Copy word for word the lines of the listing below, from the line containing "Divello To Montgomery As" through the line containing "Montgomery’s", both included, and nothing else.
### ENTRIES PROVIDED
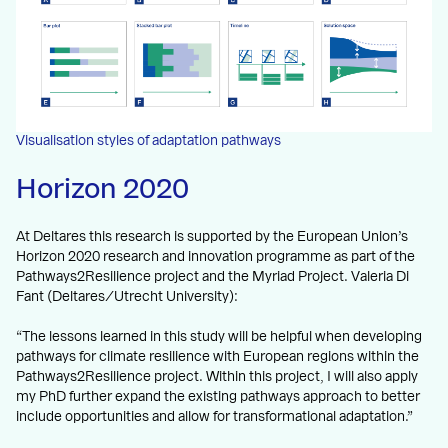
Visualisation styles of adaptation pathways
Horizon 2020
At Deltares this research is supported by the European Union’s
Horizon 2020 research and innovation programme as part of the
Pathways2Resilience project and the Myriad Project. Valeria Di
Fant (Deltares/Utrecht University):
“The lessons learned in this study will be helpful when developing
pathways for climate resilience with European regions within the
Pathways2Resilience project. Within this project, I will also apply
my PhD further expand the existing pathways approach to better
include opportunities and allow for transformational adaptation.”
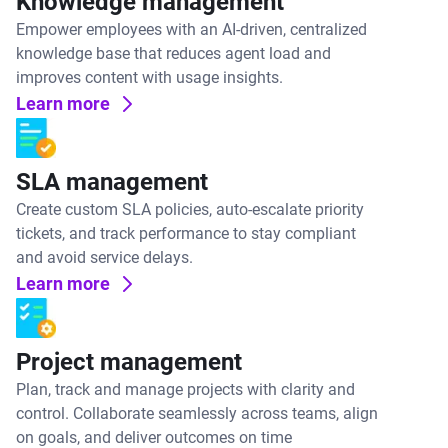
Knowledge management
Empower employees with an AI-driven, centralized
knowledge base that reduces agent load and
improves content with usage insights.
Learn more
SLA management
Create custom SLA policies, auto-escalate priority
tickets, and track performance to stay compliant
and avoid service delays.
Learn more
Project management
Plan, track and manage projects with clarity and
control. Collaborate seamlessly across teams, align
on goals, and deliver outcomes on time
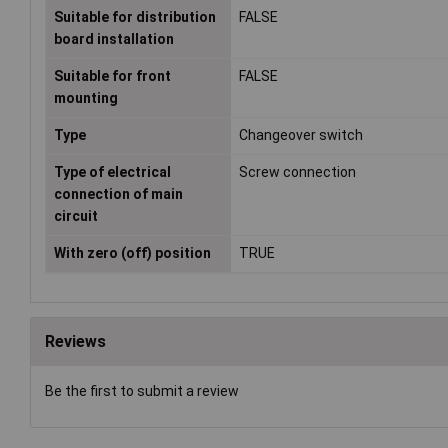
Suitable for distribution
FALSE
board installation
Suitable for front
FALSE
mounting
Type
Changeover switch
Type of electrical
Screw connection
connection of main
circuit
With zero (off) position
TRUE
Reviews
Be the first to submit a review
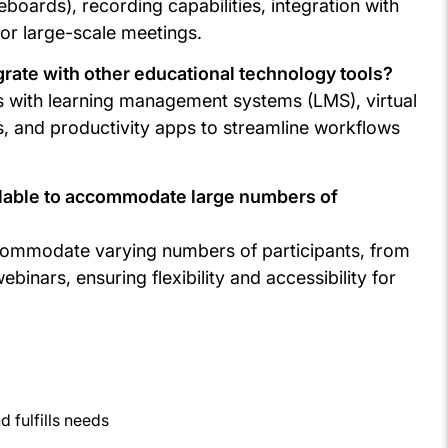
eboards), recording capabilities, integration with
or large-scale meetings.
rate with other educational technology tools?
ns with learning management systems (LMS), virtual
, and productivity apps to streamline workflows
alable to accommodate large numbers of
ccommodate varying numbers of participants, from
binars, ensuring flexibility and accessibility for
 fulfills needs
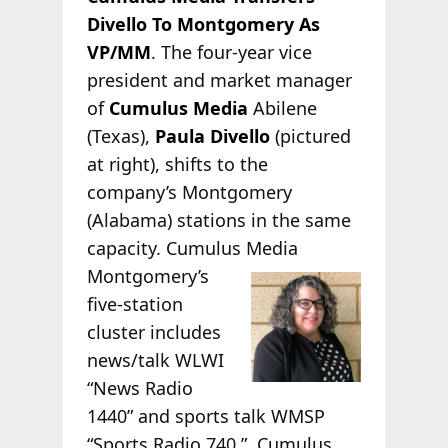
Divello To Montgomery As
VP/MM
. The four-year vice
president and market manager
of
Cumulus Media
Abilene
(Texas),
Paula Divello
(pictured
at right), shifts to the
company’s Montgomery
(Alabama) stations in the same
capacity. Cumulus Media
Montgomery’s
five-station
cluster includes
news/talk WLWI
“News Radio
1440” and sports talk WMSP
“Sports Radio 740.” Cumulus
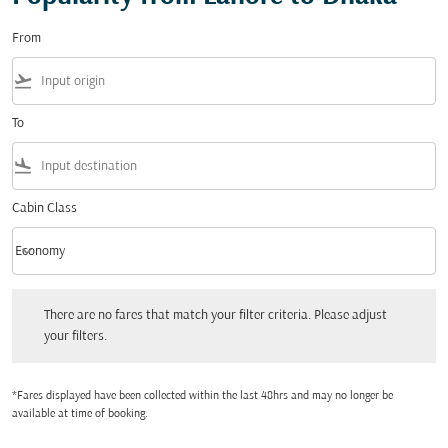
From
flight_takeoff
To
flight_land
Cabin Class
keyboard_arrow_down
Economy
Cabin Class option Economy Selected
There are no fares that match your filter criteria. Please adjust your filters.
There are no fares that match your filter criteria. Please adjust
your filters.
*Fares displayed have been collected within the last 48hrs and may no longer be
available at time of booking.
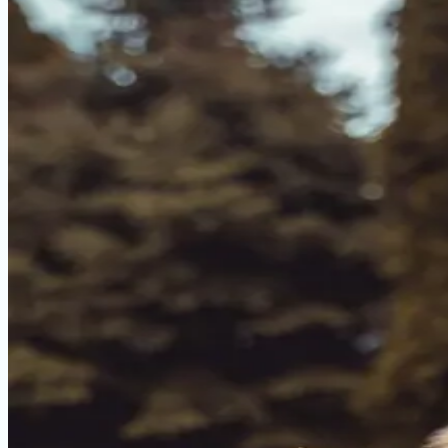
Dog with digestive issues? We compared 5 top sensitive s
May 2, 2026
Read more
######
### ENTRIES PROVIDED
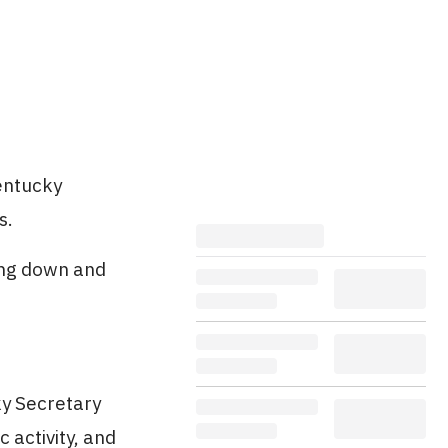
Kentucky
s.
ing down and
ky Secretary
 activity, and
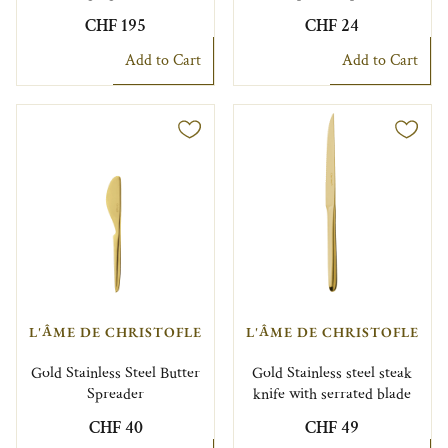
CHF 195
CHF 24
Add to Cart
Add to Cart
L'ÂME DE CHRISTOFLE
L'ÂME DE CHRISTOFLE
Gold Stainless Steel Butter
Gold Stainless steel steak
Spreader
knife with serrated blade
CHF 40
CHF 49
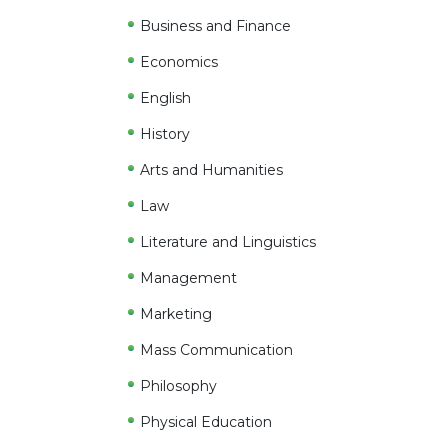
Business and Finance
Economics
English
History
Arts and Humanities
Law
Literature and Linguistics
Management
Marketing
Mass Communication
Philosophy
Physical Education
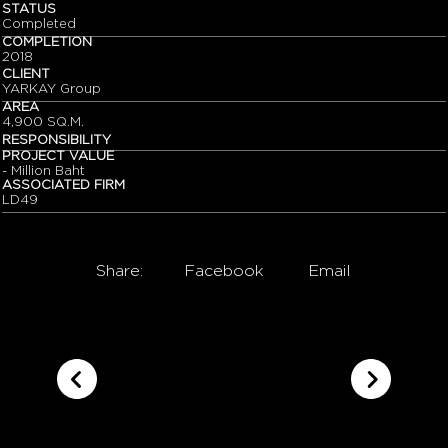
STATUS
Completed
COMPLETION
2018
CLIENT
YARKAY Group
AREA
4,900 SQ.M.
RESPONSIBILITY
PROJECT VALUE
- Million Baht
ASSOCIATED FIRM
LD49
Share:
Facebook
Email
######
### ENTRIES PROVIDED
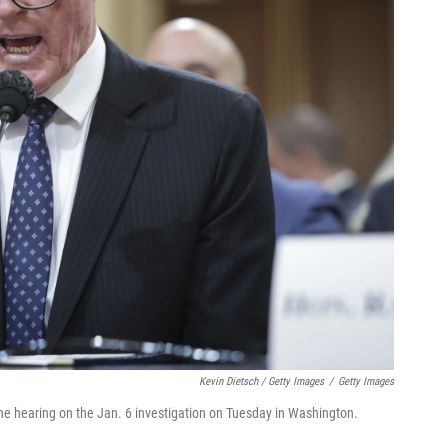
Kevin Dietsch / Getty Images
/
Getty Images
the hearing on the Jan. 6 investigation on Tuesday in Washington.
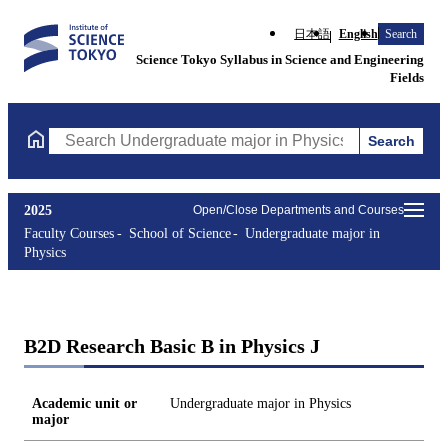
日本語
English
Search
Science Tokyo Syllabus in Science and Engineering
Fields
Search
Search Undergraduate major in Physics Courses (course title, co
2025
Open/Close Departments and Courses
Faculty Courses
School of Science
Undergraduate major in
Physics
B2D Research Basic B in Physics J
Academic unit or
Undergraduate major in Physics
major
######
● EXERCISE RESULT:
Divello To Montgomery As
VP/MM
. The four-year vice
president and market manager
of
Cumulus Media
Abilene
(Texas),
Paula Divello
(pictured
at right), shifts to the
company’s Montgomery
(Alabama) stations in the same
capacity. Cumulus Media
Montgomery’s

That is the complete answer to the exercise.